The Positive Side of Failure

September 14, 2017

Coopersmith, Danner explore how failure can help in new book

Failure. It’s not something people like to talk about, but University of California, Berkeley Entrepreneurship Professors are putting failure to good use in their new book, “The Other ‘F’ Word: How Smart Leaders, Teams, and Entrepreneurs Put Failure to Work.”
“We wanted to create a strategic resource, to help people move failure from a regrettable event to a valuable source of innovation, growth, and more engaged employees,” says co-author Mark Coopersmith, Managing Director of the Institute of Transportation Studies’ Learn2Launch entrepreneurship and innovation program.
Coopersmith and Lester Center for Entrepreneurship Senior Fellow John Danner began using the concept of learning from failure and strategically putting those lessons into practice in their coursework in the innovation and entrepreneurship program at the Haas School of Business. They expanded their audience and presented it at a number of talks to Cal alumni.
While the response was positive to the information, lecture attendees expressed concerns about how they might best be able bring the failure conversation to their workplace.
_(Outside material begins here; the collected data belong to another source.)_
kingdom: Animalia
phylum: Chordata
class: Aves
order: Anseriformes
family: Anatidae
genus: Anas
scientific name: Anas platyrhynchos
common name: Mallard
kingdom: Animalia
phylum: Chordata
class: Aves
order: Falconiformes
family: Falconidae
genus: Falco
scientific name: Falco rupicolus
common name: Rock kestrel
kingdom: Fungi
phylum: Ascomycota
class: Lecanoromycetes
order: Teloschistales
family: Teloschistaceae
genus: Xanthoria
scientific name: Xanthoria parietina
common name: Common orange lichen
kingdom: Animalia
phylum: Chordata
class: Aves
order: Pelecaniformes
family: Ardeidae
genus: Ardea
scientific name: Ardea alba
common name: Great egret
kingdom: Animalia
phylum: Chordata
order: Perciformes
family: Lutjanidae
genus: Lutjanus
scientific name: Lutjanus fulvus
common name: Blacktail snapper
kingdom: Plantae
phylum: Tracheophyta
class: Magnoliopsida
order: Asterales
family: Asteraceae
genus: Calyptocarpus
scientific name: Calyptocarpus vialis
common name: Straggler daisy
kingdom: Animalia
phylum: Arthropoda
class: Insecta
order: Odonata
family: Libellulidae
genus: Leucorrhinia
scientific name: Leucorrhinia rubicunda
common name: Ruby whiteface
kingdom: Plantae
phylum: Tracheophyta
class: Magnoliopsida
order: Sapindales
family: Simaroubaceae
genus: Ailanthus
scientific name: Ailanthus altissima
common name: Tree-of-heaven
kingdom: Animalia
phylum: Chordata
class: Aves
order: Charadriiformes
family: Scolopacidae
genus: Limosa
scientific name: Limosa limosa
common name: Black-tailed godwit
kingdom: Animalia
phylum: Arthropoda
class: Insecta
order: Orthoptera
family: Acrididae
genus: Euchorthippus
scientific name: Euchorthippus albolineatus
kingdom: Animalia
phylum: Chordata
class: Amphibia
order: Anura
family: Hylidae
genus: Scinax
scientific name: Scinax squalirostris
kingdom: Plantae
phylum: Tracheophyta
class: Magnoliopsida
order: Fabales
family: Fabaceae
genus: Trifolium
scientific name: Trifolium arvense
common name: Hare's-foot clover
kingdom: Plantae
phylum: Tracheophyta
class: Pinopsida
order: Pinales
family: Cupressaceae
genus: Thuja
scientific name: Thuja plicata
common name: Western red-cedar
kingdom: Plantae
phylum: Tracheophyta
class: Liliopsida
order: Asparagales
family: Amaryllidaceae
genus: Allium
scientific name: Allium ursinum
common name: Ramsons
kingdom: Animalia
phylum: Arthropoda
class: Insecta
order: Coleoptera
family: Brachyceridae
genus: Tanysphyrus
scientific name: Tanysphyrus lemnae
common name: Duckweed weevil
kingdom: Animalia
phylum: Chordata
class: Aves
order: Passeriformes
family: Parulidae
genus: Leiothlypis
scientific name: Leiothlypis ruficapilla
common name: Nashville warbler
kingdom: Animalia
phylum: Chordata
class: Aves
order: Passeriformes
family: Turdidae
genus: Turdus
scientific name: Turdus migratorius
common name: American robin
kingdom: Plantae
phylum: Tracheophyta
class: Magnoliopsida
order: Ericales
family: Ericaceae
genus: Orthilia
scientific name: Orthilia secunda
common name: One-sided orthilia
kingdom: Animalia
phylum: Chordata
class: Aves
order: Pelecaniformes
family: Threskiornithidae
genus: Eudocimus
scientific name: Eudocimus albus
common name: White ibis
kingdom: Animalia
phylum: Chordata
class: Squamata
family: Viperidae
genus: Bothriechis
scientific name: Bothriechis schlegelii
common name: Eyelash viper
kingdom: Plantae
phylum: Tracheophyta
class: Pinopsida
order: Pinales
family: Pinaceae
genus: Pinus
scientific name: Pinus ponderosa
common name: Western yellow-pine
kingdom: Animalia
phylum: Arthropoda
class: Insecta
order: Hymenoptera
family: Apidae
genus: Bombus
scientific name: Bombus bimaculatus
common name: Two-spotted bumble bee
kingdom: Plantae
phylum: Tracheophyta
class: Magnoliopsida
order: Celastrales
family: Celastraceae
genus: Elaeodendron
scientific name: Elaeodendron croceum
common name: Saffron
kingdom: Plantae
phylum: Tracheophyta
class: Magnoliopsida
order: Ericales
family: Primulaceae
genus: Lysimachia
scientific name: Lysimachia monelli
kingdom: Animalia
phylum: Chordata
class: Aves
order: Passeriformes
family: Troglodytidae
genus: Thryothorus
It was a challenge Danner and Coopersmith accepted, and they began work on a book that would respect the inevitability of failure, talk about it openly without shame, learn from it, and apply its lessons.
“We took a look at books and material out there and found a lack of those that have failure as part of the language,” says Danner.  “When it was mentioned, it was ‘I failed, but then I persevered and succeeded.’ We felt the conversation needed to be deeper.”
For the book, Danner and Coopersmith spoke with successful figures in the business world who were interested and eager to talk about their failures and what they learned from failure, about taking risks and the strategic lessons that came out of their failures.
“Failure is the fundamental price of admission to success,” says Danner.
They selected more than 60 examples for their new book, and built on those conversations, examples and lessons by examining the facts and facets of failure, how failure appears at different organizational phases, and, based on patterns they observed in those leaders and organizations that had a more productive relationship with the other f word, developed a seven-stage Failure Value Cycle.   
The Failure Value Cycle framework helps leaders and organizations avoid failure in the first place, recognize it earlier, deal with it better when it happens, and leverage it to drive stronger performance, turning failure from a regret to a strategic resource.
As failure, in one form or another, is inevitable, Coopersmith and Danner also incorporated their research on companies named in the “Great Places to Work” lists to see where failure/turmoil did not end in company failure and sometimes was even catalytic.
The book also can be used as a resource tool. Coopersmith and Danner created a Failure Report Card, a series of questions for various organizational phases that helps readers determine how they are doing and how they can take steps to correct the path, if needed.
The Other ‘F’ Word,” which has been adopted as a textbook for several entrepreneurial courses and has earned widespread praise throughout the business community, including Walter Isaacson, President, Aspen Institute, former Chairman/CEO, CNN.
"Great innovators don't fear failure. They build on it. In this pragmatic guide, Danner and Coopersmith tell you how to think about failure in a positive way—and use it to create value,” says Isaacson.